In March 2014 the New Zealand Herald sent me to Christchurch to write a series of features on the city’s rebuild after two earthquakes. While in town I visited the CCL data centre not far from the centre of town.
CCL or Computer Concepts Limited played an important role for the city during the and immediately after the quakes. Christchurch companies who had the foresight to commit early to cloud computing were among the first to restart following the quakes.
CEO Andrew Allen says one of the advantages he had was the business was deemed an essential service. This meant CCL could get into restricted areas, recover data early and help customers get back on their feet. You can read my interview online, it’s at the bottom of the main story.
At the time I was impressed by CCL. Allen told me in confidence the challenge he faced was that cloud computing was consolidating into ever bigger centres and ever bigger businesses. CCL had few opportunities to make acquisitions and its regional focus limited growth. Allen feared the company might struggle to find the investment needed for further growth.
So it was no surprise to hear that Spark Digital acquired the business earlier this week for NZ$50 million. It’s a good move for both parties.

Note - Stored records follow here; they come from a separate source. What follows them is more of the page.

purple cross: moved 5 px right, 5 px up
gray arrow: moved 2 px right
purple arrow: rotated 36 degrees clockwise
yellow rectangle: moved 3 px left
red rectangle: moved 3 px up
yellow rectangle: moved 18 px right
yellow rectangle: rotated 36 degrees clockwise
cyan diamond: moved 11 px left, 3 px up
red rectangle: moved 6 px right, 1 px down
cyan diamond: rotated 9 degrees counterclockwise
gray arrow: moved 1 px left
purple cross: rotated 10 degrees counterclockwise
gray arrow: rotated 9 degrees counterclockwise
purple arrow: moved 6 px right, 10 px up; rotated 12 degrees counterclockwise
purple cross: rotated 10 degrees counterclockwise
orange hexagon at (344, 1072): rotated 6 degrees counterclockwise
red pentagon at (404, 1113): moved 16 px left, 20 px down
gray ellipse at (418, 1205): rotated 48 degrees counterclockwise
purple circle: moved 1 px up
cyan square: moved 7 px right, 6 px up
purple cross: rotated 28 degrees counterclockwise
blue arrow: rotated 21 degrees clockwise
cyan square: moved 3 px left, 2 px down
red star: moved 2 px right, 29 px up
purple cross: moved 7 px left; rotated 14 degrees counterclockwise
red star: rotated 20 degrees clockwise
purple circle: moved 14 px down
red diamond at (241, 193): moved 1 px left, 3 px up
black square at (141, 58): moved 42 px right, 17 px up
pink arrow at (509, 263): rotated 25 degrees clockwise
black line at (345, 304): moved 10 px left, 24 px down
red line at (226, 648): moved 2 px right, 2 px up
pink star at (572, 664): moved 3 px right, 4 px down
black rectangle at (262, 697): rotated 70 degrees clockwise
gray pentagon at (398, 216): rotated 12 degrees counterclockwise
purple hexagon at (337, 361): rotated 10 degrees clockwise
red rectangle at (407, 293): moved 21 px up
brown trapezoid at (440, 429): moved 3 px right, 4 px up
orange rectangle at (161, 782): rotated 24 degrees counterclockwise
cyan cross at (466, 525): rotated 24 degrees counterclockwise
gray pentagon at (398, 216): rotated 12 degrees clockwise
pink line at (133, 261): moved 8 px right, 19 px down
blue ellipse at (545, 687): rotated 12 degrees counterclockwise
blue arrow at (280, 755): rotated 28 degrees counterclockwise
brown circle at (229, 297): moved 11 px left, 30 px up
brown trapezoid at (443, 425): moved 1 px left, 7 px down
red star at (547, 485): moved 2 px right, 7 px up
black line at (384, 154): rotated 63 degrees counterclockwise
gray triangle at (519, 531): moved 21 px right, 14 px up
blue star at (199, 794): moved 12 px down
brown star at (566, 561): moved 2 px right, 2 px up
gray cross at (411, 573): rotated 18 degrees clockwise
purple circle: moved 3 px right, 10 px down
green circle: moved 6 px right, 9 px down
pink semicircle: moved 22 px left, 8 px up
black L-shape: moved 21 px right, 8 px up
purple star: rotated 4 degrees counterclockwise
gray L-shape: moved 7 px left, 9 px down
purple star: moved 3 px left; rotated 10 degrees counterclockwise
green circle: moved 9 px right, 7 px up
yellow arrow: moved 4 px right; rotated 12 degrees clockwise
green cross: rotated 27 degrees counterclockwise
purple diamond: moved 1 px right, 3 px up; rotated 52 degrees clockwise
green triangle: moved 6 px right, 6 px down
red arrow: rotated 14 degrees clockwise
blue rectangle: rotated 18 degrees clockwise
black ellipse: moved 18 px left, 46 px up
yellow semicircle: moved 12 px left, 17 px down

CCL adds to Spark Digital’s earlier purchases Revera and Appserv. It strengthens Spark Digital’s position in the South Island and brings the company’s total investment in New Zealand cloud businesses to over NZ$150 million.
That may not compare with the money being spent by global cloud players like AWS, Microsoft or Google, but in a local context it is a huge deal.
Spark Digital is building up a head of steam with its cloud offering. One thing separating Spark Digital’s business from other cloud service providers is that it operates both the data network and the data centres. Customers get to deal with a single service provider in both departments and can keep both aspects of their operations in synch.